Input data:

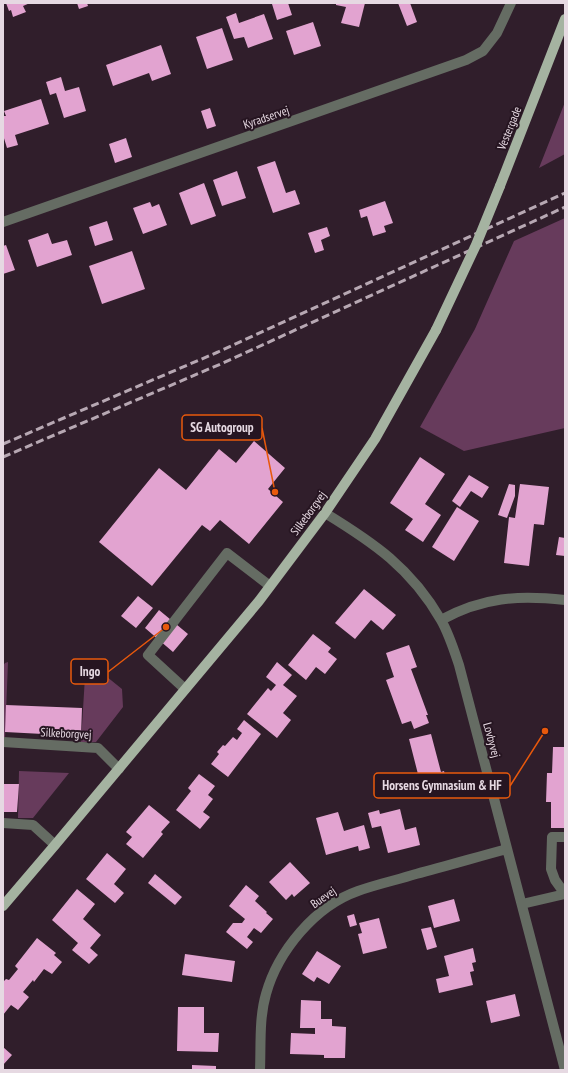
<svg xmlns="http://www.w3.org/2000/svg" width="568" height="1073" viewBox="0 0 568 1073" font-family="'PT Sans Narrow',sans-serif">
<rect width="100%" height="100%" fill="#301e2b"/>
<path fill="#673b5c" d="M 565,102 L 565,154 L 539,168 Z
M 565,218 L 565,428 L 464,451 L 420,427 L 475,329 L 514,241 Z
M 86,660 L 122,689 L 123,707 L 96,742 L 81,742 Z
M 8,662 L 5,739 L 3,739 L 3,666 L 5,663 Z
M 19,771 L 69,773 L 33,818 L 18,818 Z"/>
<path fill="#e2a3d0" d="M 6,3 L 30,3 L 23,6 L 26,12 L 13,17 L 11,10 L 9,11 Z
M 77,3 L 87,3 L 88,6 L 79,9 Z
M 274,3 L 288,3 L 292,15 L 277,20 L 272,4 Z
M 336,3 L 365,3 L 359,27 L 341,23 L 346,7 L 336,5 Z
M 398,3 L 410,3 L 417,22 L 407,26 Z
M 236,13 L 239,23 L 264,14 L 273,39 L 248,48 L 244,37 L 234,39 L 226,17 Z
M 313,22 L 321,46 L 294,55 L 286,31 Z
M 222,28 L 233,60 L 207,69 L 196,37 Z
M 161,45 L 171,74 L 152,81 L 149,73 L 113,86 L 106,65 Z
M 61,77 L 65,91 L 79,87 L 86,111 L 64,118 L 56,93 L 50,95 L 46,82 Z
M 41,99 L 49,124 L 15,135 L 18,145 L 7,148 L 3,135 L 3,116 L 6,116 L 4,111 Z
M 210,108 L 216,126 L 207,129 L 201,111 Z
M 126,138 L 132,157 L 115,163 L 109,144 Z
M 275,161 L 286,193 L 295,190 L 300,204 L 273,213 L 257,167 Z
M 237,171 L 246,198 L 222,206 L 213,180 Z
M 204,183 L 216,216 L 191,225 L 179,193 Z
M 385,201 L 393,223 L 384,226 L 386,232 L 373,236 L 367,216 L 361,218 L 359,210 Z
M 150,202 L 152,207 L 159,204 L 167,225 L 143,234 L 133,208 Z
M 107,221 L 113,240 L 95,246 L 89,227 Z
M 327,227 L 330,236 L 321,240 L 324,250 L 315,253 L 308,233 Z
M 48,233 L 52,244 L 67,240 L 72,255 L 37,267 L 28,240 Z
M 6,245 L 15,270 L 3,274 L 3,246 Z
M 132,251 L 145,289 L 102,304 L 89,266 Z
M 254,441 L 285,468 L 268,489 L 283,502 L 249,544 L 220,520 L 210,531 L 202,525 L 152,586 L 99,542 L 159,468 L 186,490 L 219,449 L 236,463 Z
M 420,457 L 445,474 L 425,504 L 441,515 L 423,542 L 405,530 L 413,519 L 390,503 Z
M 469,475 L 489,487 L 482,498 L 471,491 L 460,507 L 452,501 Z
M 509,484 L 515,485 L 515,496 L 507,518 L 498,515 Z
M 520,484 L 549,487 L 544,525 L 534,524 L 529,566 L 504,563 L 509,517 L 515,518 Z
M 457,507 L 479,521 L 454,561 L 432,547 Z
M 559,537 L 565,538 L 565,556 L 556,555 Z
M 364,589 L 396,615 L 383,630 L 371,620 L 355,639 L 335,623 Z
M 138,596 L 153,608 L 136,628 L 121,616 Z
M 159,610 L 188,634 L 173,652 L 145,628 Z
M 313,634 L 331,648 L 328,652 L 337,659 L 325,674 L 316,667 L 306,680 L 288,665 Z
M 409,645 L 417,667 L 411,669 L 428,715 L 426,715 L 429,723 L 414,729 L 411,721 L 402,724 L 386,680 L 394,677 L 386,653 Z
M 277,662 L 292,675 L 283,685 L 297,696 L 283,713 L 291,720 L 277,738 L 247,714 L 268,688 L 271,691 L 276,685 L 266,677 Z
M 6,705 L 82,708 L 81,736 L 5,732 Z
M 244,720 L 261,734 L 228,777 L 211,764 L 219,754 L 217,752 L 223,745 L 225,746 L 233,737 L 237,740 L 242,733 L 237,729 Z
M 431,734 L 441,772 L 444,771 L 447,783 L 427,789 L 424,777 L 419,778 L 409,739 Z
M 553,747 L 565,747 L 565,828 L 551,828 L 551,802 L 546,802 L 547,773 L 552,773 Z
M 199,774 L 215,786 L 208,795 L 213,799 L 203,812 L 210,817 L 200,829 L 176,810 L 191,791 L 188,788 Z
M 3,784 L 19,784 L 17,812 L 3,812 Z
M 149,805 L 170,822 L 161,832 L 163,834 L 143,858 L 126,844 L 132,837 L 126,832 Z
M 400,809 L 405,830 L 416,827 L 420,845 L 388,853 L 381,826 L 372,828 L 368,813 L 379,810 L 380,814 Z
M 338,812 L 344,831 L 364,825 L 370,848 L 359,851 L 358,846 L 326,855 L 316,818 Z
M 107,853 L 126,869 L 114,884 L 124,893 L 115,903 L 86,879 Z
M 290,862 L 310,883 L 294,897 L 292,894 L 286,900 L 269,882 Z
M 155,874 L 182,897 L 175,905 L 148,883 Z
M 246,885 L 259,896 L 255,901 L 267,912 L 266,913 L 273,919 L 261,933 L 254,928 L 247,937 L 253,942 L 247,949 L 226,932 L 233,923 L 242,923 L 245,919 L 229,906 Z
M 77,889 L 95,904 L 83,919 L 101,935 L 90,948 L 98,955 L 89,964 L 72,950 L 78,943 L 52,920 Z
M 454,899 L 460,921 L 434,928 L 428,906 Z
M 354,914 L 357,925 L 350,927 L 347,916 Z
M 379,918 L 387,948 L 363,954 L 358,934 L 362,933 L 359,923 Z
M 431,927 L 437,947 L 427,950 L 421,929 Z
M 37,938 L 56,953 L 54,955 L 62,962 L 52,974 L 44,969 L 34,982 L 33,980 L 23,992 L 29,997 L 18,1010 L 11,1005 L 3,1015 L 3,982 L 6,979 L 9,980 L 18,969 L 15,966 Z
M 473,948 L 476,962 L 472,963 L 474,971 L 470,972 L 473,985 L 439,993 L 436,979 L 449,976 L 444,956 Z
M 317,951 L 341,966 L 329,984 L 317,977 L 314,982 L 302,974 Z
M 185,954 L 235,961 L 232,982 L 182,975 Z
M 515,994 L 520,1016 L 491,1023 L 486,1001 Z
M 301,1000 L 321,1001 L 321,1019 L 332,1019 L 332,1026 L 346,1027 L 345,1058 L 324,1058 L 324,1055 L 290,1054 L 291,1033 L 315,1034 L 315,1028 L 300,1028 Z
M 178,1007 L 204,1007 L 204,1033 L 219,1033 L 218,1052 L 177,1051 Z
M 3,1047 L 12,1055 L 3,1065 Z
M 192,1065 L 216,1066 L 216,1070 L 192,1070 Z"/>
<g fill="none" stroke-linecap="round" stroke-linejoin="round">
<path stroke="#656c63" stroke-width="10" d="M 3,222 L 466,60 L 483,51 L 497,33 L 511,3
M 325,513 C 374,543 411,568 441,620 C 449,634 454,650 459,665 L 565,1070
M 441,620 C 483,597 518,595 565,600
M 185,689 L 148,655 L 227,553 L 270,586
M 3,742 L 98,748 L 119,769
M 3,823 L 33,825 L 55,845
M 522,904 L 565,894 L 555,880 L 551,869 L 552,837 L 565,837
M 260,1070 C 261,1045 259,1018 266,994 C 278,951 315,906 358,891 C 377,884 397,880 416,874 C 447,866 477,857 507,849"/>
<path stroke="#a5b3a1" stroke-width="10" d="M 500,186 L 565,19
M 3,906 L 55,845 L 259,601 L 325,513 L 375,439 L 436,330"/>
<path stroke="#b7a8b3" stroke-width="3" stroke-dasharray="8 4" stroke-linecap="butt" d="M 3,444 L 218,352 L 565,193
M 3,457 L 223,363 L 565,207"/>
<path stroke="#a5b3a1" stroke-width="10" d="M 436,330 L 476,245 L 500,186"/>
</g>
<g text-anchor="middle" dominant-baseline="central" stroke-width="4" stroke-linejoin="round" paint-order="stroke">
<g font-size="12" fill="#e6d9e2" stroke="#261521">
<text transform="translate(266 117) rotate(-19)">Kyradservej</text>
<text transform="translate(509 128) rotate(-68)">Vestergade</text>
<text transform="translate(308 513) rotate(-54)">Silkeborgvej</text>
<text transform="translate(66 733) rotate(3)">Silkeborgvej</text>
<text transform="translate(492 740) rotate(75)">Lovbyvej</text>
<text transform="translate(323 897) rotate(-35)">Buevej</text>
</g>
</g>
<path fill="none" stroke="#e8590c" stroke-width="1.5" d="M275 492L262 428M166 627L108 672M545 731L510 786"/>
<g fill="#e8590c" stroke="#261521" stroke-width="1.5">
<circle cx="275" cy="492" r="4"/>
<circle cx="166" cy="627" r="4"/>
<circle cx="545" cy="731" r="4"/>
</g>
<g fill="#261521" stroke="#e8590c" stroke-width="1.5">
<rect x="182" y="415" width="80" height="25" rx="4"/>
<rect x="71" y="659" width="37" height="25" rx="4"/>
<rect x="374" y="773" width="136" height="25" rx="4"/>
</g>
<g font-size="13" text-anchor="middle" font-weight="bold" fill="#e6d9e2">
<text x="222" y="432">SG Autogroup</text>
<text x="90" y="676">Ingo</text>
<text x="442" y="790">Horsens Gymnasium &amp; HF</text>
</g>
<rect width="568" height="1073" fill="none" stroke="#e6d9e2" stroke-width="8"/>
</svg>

---

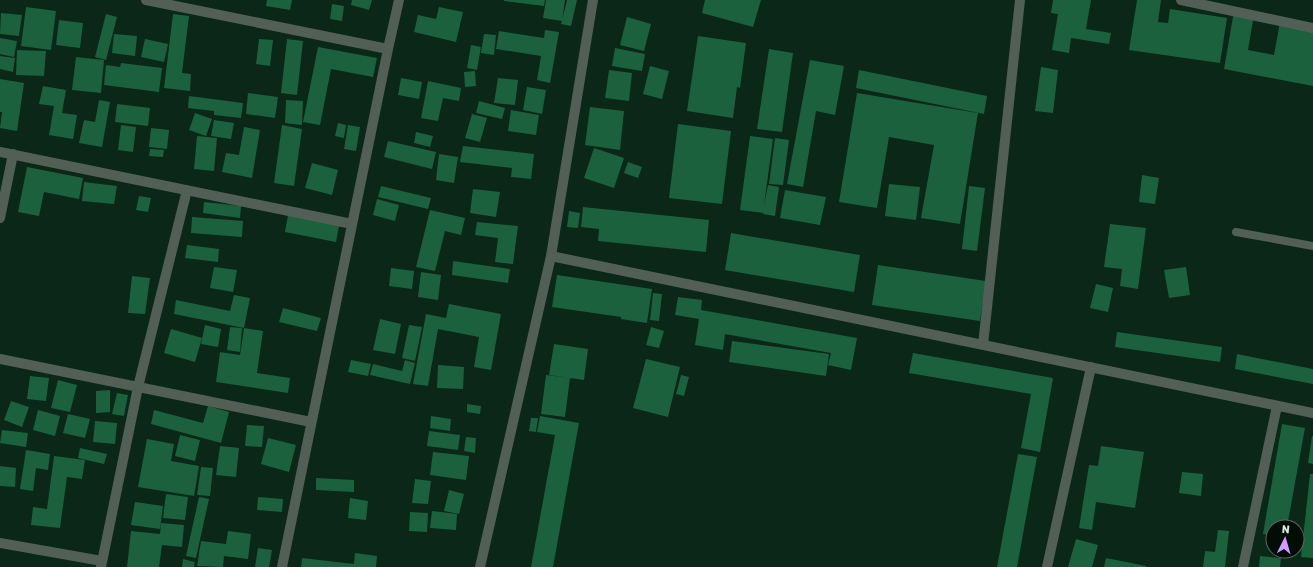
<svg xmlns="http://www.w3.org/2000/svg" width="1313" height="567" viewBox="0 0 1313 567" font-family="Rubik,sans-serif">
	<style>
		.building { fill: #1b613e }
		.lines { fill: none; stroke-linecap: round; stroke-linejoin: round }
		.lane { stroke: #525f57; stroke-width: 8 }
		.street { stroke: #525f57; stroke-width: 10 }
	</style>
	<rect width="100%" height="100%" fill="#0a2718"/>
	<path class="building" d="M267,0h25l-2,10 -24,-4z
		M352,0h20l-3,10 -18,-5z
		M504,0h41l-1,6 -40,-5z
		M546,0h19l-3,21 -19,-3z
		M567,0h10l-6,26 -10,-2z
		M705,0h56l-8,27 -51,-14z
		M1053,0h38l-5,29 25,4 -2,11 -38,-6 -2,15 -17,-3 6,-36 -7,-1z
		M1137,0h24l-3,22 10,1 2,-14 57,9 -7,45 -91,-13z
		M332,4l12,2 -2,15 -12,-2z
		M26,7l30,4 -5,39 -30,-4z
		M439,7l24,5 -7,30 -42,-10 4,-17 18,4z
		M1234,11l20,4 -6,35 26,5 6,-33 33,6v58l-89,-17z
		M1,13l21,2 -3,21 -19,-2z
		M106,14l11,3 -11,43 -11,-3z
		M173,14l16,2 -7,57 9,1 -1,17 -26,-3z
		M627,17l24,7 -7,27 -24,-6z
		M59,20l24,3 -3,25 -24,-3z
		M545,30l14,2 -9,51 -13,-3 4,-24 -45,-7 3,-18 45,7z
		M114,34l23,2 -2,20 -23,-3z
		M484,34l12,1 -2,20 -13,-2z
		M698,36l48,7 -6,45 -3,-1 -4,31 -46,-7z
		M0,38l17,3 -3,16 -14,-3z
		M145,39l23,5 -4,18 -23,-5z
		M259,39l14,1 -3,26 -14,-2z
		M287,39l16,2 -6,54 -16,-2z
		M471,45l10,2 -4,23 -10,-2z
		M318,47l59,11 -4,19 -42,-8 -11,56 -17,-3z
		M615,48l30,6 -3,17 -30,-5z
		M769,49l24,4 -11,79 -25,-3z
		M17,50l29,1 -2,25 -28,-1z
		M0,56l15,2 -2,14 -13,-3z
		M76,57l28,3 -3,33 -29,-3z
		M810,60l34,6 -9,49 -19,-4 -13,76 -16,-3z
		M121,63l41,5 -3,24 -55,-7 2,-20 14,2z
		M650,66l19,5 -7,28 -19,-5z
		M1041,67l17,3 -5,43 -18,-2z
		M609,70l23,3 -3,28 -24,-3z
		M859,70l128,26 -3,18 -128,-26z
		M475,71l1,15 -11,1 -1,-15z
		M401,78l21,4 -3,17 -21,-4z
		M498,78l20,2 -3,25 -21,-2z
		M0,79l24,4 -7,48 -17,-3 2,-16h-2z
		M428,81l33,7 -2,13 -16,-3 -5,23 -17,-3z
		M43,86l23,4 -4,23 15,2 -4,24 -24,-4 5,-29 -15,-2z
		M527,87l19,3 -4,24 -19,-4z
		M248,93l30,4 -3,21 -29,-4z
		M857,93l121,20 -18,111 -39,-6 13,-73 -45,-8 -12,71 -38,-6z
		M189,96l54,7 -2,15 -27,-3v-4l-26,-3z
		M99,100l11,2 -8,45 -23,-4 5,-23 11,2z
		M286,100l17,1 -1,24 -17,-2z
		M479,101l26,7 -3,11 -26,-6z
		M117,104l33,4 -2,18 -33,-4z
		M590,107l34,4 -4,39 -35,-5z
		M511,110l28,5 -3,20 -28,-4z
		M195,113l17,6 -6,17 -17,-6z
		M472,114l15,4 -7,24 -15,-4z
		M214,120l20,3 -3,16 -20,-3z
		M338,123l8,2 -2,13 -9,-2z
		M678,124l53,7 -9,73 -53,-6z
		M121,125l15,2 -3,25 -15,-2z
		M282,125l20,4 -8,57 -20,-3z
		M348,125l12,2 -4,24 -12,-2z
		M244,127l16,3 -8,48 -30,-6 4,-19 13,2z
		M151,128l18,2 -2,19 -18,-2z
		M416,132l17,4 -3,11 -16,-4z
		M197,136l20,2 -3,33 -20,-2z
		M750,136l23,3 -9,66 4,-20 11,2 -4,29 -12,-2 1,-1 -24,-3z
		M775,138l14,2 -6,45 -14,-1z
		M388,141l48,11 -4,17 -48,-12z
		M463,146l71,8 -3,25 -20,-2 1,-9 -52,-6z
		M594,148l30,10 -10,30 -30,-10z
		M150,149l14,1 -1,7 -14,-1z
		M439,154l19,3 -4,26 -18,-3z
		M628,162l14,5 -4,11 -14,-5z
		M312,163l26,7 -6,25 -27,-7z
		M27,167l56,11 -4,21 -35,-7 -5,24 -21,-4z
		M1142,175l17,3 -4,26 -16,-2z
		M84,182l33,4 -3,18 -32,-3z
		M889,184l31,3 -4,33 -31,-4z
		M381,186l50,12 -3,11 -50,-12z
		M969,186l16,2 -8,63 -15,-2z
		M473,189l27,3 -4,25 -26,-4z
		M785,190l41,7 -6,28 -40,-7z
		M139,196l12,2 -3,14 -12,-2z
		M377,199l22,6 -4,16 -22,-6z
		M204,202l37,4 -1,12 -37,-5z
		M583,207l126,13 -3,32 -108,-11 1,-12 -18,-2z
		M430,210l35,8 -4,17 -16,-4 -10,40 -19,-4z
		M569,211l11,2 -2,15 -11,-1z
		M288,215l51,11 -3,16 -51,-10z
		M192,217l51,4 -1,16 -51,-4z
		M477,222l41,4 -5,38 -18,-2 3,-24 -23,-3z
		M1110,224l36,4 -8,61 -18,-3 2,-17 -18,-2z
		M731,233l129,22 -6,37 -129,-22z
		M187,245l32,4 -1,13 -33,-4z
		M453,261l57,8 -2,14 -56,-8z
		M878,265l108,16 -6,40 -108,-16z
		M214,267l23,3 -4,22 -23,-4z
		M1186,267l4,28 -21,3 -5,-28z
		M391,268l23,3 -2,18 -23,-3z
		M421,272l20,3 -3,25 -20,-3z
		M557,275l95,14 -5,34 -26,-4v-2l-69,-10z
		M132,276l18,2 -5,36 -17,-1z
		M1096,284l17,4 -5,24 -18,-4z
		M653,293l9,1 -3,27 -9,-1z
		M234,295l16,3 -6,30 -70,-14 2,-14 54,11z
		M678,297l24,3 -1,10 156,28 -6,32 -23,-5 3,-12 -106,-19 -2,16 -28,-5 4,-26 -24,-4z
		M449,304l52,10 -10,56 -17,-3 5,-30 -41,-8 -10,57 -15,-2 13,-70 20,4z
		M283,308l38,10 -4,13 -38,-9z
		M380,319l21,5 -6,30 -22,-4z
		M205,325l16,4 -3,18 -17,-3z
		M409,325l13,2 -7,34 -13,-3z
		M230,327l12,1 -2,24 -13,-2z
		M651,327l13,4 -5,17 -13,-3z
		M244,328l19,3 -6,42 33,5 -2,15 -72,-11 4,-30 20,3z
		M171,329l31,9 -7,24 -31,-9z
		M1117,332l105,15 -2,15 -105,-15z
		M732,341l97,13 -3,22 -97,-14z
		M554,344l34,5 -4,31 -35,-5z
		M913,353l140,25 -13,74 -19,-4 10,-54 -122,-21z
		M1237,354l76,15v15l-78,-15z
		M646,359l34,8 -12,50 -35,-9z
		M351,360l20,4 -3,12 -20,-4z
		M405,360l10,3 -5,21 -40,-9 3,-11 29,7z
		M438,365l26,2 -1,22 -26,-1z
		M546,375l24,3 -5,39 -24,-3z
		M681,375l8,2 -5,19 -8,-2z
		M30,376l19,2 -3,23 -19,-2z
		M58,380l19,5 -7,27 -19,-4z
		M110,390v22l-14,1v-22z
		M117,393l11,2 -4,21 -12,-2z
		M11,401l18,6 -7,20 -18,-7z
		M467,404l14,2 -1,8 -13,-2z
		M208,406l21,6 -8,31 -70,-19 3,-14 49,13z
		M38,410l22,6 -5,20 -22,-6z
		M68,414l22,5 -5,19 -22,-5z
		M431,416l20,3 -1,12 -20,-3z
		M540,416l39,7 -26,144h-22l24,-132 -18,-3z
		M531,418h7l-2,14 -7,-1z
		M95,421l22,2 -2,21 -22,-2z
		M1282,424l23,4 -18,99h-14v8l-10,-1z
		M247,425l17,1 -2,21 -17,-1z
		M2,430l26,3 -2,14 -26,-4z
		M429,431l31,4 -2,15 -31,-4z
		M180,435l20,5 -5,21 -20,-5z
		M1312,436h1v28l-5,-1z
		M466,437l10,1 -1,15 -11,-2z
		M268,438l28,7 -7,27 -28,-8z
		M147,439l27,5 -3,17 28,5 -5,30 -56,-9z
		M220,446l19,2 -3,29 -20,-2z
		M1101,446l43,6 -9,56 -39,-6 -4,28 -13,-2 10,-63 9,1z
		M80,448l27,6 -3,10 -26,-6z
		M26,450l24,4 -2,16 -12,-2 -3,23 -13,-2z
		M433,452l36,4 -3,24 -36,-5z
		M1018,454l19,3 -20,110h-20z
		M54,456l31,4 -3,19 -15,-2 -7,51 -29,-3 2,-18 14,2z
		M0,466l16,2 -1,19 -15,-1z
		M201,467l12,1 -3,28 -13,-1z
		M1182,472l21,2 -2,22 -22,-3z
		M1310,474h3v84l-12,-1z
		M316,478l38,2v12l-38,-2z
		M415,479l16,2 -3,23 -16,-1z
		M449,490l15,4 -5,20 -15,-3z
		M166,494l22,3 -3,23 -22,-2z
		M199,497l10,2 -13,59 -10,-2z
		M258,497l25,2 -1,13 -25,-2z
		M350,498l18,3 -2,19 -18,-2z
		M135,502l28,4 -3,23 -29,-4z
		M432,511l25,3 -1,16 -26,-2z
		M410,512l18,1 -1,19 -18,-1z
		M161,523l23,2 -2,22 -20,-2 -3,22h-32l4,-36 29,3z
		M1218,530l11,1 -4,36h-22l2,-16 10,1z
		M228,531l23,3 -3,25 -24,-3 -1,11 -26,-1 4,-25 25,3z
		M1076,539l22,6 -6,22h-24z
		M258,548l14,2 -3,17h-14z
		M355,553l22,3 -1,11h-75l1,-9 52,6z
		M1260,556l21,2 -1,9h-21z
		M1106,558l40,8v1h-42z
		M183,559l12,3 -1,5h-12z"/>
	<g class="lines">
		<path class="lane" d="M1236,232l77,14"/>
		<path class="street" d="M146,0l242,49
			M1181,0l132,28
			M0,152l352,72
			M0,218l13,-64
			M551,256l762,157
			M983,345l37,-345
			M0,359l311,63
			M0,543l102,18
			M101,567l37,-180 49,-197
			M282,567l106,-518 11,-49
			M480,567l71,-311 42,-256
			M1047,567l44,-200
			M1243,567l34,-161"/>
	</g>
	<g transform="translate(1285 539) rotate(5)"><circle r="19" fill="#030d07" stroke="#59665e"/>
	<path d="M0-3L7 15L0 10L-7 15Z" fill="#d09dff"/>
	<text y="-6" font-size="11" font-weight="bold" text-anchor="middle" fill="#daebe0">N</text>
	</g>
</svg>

Exercise aim: Looking at the data above, return every line from the one with "M466,437l10,1 -1,15 -11,-2z" down to the one with "M0,543l102,18", exactly and inclusively.

Response area:
		M466,437l10,1 -1,15 -11,-2z
		M268,438l28,7 -7,27 -28,-8z
		M147,439l27,5 -3,17 28,5 -5,30 -56,-9z
		M220,446l19,2 -3,29 -20,-2z
		M1101,446l43,6 -9,56 -39,-6 -4,28 -13,-2 10,-63 9,1z
		M80,448l27,6 -3,10 -26,-6z
		M26,450l24,4 -2,16 -12,-2 -3,23 -13,-2z
		M433,452l36,4 -3,24 -36,-5z
		M1018,454l19,3 -20,110h-20z
		M54,456l31,4 -3,19 -15,-2 -7,51 -29,-3 2,-18 14,2z
		M0,466l16,2 -1,19 -15,-1z
		M201,467l12,1 -3,28 -13,-1z
		M1182,472l21,2 -2,22 -22,-3z
		M1310,474h3v84l-12,-1z
		M316,478l38,2v12l-38,-2z
		M415,479l16,2 -3,23 -16,-1z
		M449,490l15,4 -5,20 -15,-3z
		M166,494l22,3 -3,23 -22,-2z
		M199,497l10,2 -13,59 -10,-2z
		M258,497l25,2 -1,13 -25,-2z
		M350,498l18,3 -2,19 -18,-2z
		M135,502l28,4 -3,23 -29,-4z
		M432,511l25,3 -1,16 -26,-2z
		M410,512l18,1 -1,19 -18,-1z
		M161,523l23,2 -2,22 -20,-2 -3,22h-32l4,-36 29,3z
		M1218,530l11,1 -4,36h-22l2,-16 10,1z
		M228,531l23,3 -3,25 -24,-3 -1,11 -26,-1 4,-25 25,3z
		M1076,539l22,6 -6,22h-24z
		M258,548l14,2 -3,17h-14z
		M355,553l22,3 -1,11h-75l1,-9 52,6z
		M1260,556l21,2 -1,9h-21z
		M1106,558l40,8v1h-42z
		M183,559l12,3 -1,5h-12z"/>
	<g class="lines">
		<path class="lane" d="M1236,232l77,14"/>
		<path class="street" d="M146,0l242,49
			M1181,0l132,28
			M0,152l352,72
			M0,218l13,-64
			M551,256l762,157
			M983,345l37,-345
			M0,359l311,63
			M0,543l102,18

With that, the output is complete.